A cartoon that curator Uma Nair remembers with particular fondness, from this time, is also one of his most famous: the bathtub panel. In it, then-President Fakhruddin Ali Ahmed is shown hurriedly signing the declaration of Emergency, while in his bath. ‘If there are any more ordinances, just ask them to wait,’ the speech bubble says.

“A brilliant cartoonist is intuitive, not impulsive, and that’s what Abu was,” Nair says.

Working freelance again by 1981, Abraham created the Salt and Pepper comics, featuring conversations between an elephant and a crow.

Collections of his works were published, through the years: Verdicts on Vietnam (1968), Abu on Bangladesh (1972), Private View (1974), The Games of Emergency (1977; this book included cartoons that printed during Emergency, and ones that were censored at the time), and Arrivals and Departures: Abu Abraham on Janata Rule (1983).

Abraham died in 2002, following a brief illness. He was 78. The boy from Kollam was cremated in Thiruvananthapuram with full state honours.

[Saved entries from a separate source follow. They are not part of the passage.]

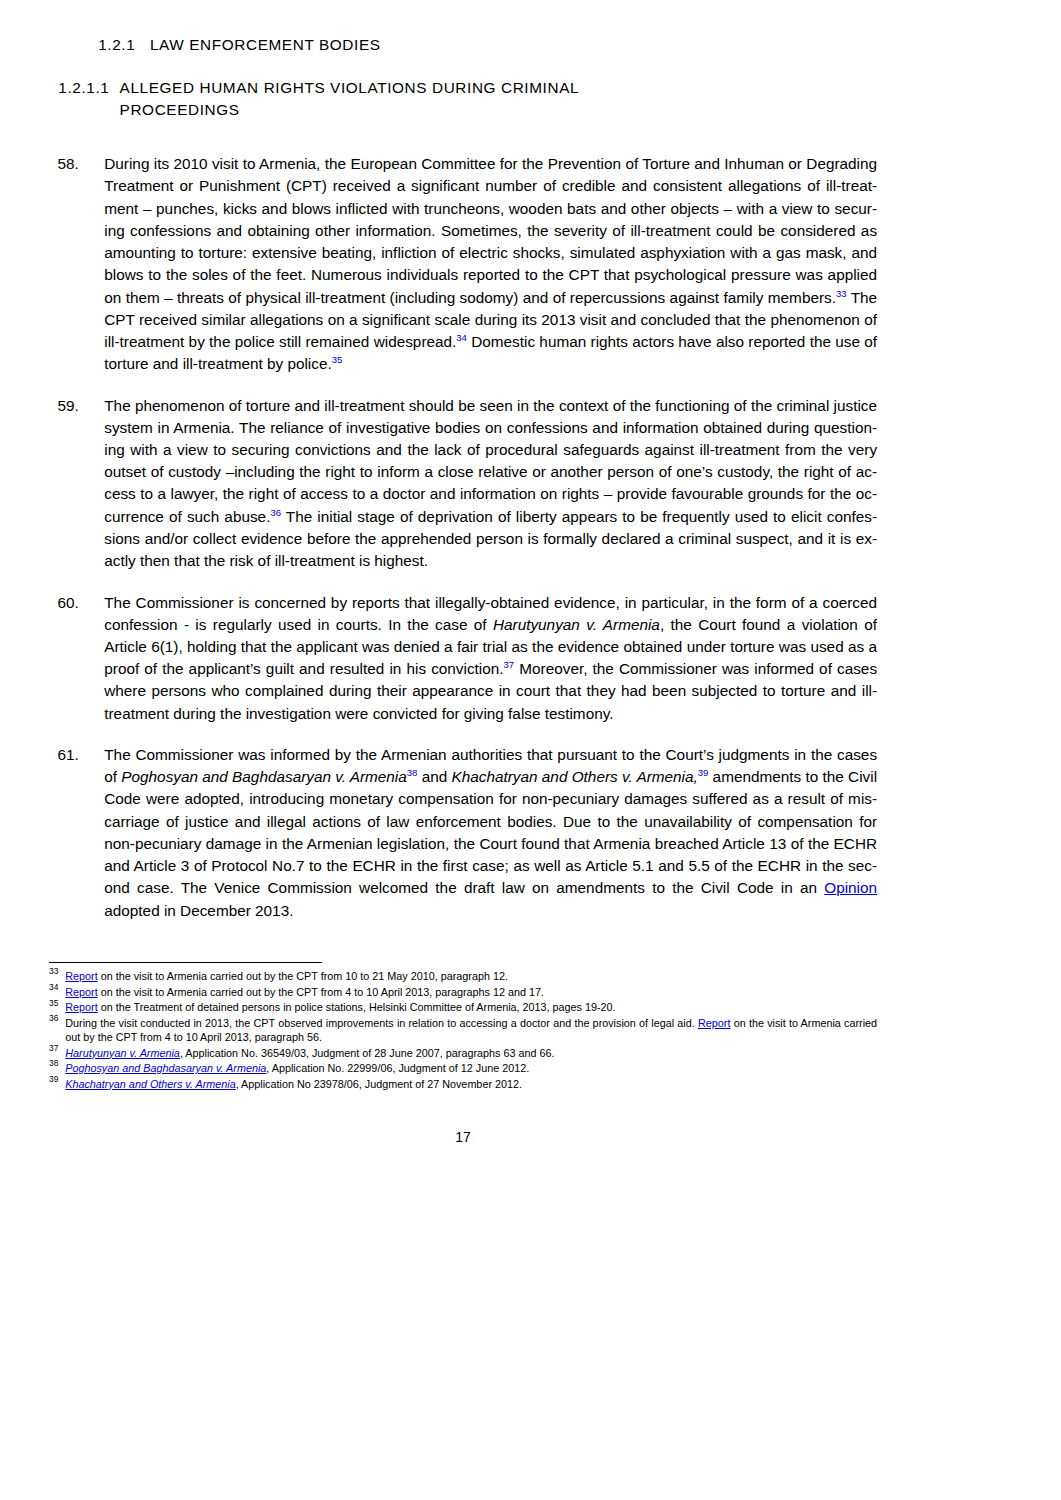1.2.1 Law Enforcement Bodies
1.2.1.1 Alleged Human Rights Violations During Criminal Proceedings
During its 2010 visit to Armenia, the European Committee for the Prevention of Torture and Inhuman or Degrading Treatment or Punishment (CPT) received a significant number of credible and consistent allegations of ill-treatment – punches, kicks and blows inflicted with truncheons, wooden bats and other objects – with a view to securing confessions and obtaining other information. Sometimes, the severity of ill-treatment could be considered as amounting to torture: extensive beating, infliction of electric shocks, simulated asphyxiation with a gas mask, and blows to the soles of the feet. Numerous individuals reported to the CPT that psychological pressure was applied on them – threats of physical ill-treatment (including sodomy) and of repercussions against family members.33 The CPT received similar allegations on a significant scale during its 2013 visit and concluded that the phenomenon of ill-treatment by the police still remained widespread.34 Domestic human rights actors have also reported the use of torture and ill-treatment by police.35
The phenomenon of torture and ill-treatment should be seen in the context of the functioning of the criminal justice system in Armenia. The reliance of investigative bodies on confessions and information obtained during questioning with a view to securing convictions and the lack of procedural safeguards against ill-treatment from the very outset of custody –including the right to inform a close relative or another person of one’s custody, the right of access to a lawyer, the right of access to a doctor and information on rights – provide favourable grounds for the occurrence of such abuse.36 The initial stage of deprivation of liberty appears to be frequently used to elicit confessions and/or collect evidence before the apprehended person is formally declared a criminal suspect, and it is exactly then that the risk of ill-treatment is highest.
The Commissioner is concerned by reports that illegally-obtained evidence, in particular, in the form of a coerced confession - is regularly used in courts. In the case of Harutyunyan v. Armenia, the Court found a violation of Article 6(1), holding that the applicant was denied a fair trial as the evidence obtained under torture was used as a proof of the applicant’s guilt and resulted in his conviction.37 Moreover, the Commissioner was informed of cases where persons who complained during their appearance in court that they had been subjected to torture and ill-treatment during the investigation were convicted for giving false testimony.
The Commissioner was informed by the Armenian authorities that pursuant to the Court’s judgments in the cases of Poghosyan and Baghdasaryan v. Armenia38 and Khachatryan and Others v. Armenia,39 amendments to the Civil Code were adopted, introducing monetary compensation for non-pecuniary damages suffered as a result of miscarriage of justice and illegal actions of law enforcement bodies. Due to the unavailability of compensation for non-pecuniary damage in the Armenian legislation, the Court found that Armenia breached Article 13 of the ECHR and Article 3 of Protocol No.7 to the ECHR in the first case; as well as Article 5.1 and 5.5 of the ECHR in the second case. The Venice Commission welcomed the draft law on amendments to the Civil Code in an Opinion adopted in December 2013.
Report on the visit to Armenia carried out by the CPT from 10 to 21 May 2010, paragraph 12.
Report on the visit to Armenia carried out by the CPT from 4 to 10 April 2013, paragraphs 12 and 17.
Report on the Treatment of detained persons in police stations, Helsinki Committee of Armenia, 2013, pages 19-20.
During the visit conducted in 2013, the CPT observed improvements in relation to accessing a doctor and the provision of legal aid. Report on the visit to Armenia carried out by the CPT from 4 to 10 April 2013, paragraph 56.
Harutyunyan v. Armenia, Application No. 36549/03, Judgment of 28 June 2007, paragraphs 63 and 66.
Poghosyan and Baghdasaryan v. Armenia, Application No. 22999/06, Judgment of 12 June 2012.
Khachatryan and Others v. Armenia, Application No 23978/06, Judgment of 27 November 2012.
17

In many ways, he lived in a better, more idealistic time, says graphic novelist George Mathen aka Appupen, 45, author of Legends of Halahala (2012).

“He could play with literary layers and metaphors, because he didn’t have to remind people about the basics of being human — like it’s bad to kill people, or it’s wrong to commit genocide. That’s what we are doing today,” Mathen says. “And it strikes me, from time to time: Is this all it has come to, the legacy of this art form? Is this the best we can do?”